The opposite is true. The Covid deaths per 100 000 of the population are 20 to 40 times higher in the wealthy Western nations than in the poorer African nations. Italy, UK, Spain and the USA experience the most covid deaths per capita, while covid fatalities are almost non-existent in Ethiopia, Kenya, Tanzania, Nigeria, and the DRC. There is a strong correlation between Covid deaths per capita and obesity. It is clear that Covid is a wealthy man’s disease.

This brings us back to the fact that co-morbidities determine the fatality risk of covid. Covid fatalities result from pre-existing diabetes, insulin resistance, and cardiovascular disease. It is a lifestyle disease, in other words.

The WHO and all those central planners with their lockdown measures should tell us how isolation and curfews will prevent and cure a lifestyle disease. The refined carbohydrates and sugary drinks are in the same isolated space with the patient, and the curfew forces him to be inactive, increasing his risk of death tenfold. The WHO itself is the primary health risk, for sure. Lockdowns serve no purpose, while it destroys livelihoods. State intervention in the free market is always counterproductive.
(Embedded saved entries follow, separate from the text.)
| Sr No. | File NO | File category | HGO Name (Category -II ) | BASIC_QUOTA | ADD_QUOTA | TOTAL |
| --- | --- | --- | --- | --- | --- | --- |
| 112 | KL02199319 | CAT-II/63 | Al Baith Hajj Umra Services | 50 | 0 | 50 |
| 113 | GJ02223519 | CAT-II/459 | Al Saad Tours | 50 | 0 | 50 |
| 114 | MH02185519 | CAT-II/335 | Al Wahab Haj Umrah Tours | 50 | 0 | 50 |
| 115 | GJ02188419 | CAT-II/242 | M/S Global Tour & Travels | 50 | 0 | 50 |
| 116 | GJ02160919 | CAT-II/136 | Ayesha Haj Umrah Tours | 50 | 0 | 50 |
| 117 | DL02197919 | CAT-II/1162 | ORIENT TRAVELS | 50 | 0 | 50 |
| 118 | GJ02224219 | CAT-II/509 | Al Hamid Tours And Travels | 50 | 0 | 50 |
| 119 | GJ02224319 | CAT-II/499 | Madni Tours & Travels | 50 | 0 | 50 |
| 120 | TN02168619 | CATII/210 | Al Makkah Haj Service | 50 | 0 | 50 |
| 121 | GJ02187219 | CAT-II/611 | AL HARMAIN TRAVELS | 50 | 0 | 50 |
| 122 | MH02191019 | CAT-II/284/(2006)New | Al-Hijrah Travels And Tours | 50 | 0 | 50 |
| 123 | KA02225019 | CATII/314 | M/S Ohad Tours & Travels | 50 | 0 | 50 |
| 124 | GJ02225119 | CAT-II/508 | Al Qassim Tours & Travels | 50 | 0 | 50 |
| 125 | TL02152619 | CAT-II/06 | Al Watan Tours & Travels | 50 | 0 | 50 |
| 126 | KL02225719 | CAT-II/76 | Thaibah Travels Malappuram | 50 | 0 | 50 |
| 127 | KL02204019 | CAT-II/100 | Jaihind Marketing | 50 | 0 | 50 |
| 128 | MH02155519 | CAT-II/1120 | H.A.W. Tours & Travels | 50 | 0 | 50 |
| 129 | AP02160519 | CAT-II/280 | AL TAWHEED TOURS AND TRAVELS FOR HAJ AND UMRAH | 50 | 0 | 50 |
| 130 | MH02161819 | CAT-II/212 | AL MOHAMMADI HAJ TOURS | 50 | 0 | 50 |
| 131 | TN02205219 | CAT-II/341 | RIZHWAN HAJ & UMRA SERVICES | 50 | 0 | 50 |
https://mises.org/wire/low-vaccination-rates-africas-covid-deaths-remain-far-below-europe-and-us

The WHO are like the UN, the Human Rights Commission, the Public Protector, Carl Niehaus and the EFF. They all have to justify their existence,their budget and their salaries … the only way to do it is by media exposure, statements and emails. That way the media give them the continued exposure and attention they crave, the oxygen they need to breathe. Otherwise we would all get along quite well without them and never knew they were gone. And they all know it, every single one of them. Their worst nightmare is folk may realise we don’t need them in our lives.